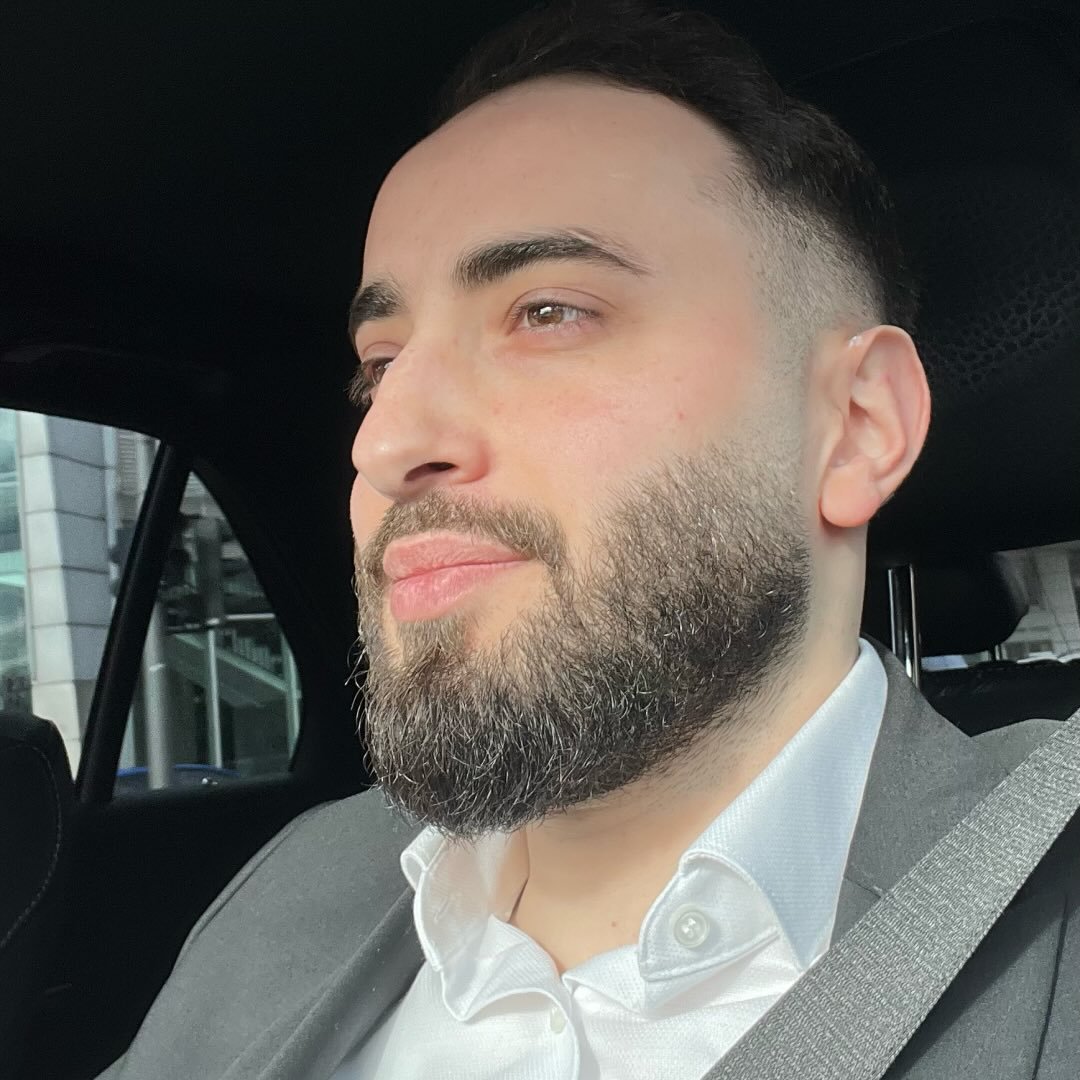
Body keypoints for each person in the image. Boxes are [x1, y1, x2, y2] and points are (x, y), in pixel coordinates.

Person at [97, 3, 1077, 1078]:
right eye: (380, 365)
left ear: (855, 426)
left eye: (547, 313)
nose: (384, 443)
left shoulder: (1047, 919)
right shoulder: (290, 892)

### EXERCISE
Please repeat each line above exactly as it appears, but omit the pictures.

### ANSWER TO THIS EXERCISE
Body keypoints for each person in the image. Boxes are [x1, y1, x2, y2] and points are (x, y), in pixel coordinates.

Person at [97, 3, 1077, 1078]:
right eye: (380, 365)
left ear: (855, 426)
left eye: (547, 313)
nose: (384, 443)
left shoulder: (1047, 919)
right shoulder: (290, 892)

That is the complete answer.